• **What is being asked**
Reproduce the passage about breaking the family cycle word for word, starting at "I knew one day" and ending at "was totally wrong.".

When finally realized how messed up that was, I freaked out. I was terrified that I'd be an abusive mother, and the fear affected my relationships with all my ex-boyfriends. Then I met Dr. J, and he supported me completely. For years, his family urged us to have kids, but I hid behind him, let him deflect all the demands. Eventually we had Little J, but only when I felt fully prepared. By then, we'd been together for five years.
Little J turned four years old in what felt like a blink of an eye. I was determined to break the cycle from my family. I worked to stay calm and gentle, never laying a hand on him or raising my voice, even in moments of intense anger. I tried to reconcile with my parents, not because I agreed with them, but because I didn't want to trapped in a cycle of hate. I sent them money regularly, called every week so Little J could know his grandparents, like a normal kid. I tried so hard, but all those efforts fell apart so easily.
I knew one day I'd have to explain the scars and bite marks on my body to little J, but that was supposed to happen much later, when he was old enough to understand. Threatening him with stories of the abuse his grandma inflicted--that was totally wrong.

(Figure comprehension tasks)
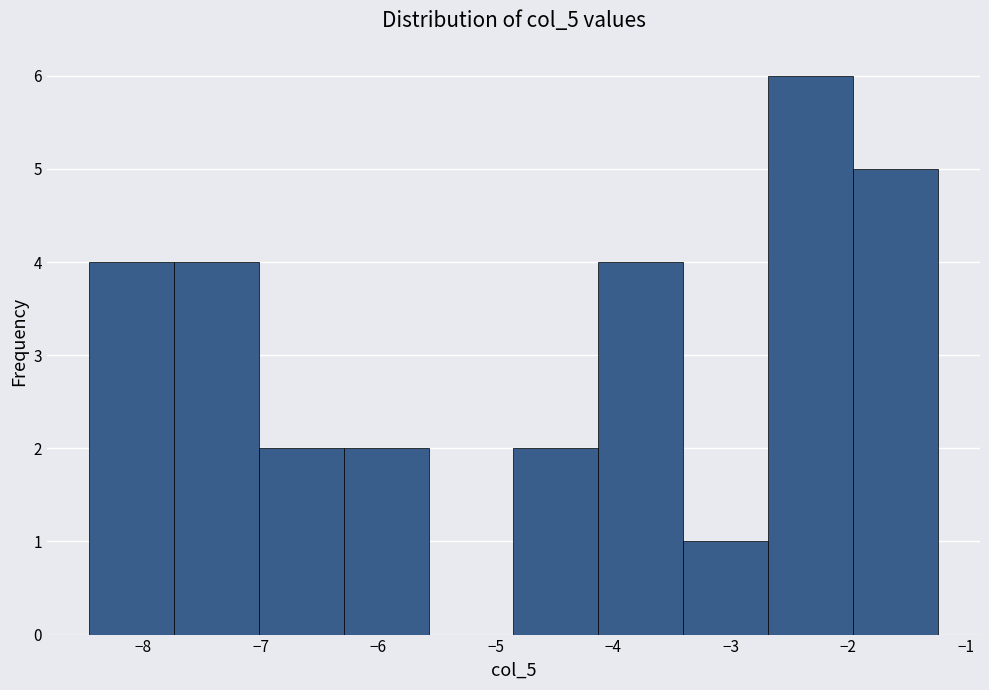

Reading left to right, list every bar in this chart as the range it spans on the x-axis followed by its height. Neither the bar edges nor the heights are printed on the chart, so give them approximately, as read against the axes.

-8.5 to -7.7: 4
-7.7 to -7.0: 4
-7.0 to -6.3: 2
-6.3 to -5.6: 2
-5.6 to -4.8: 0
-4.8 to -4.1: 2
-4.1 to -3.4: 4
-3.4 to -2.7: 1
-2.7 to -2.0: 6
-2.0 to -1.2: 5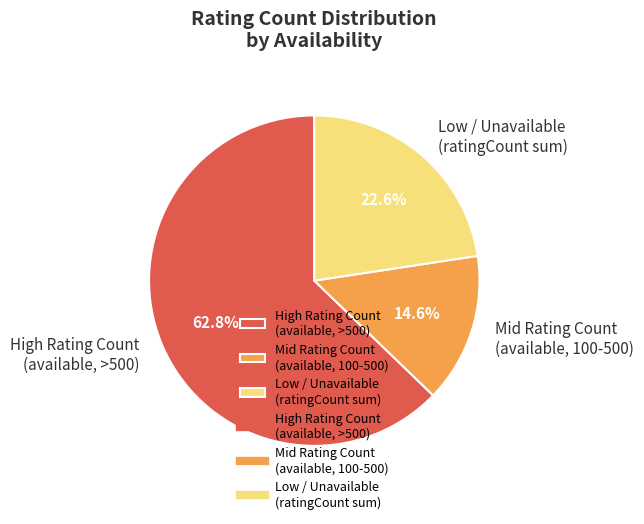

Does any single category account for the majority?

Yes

• **Finished exercise**
I knew one day I'd have to explain the scars and bite marks on my body to little J, but that was supposed to happen much later, when he was old enough to understand. Threatening him with stories of the abuse his grandma inflicted--that was totally wrong.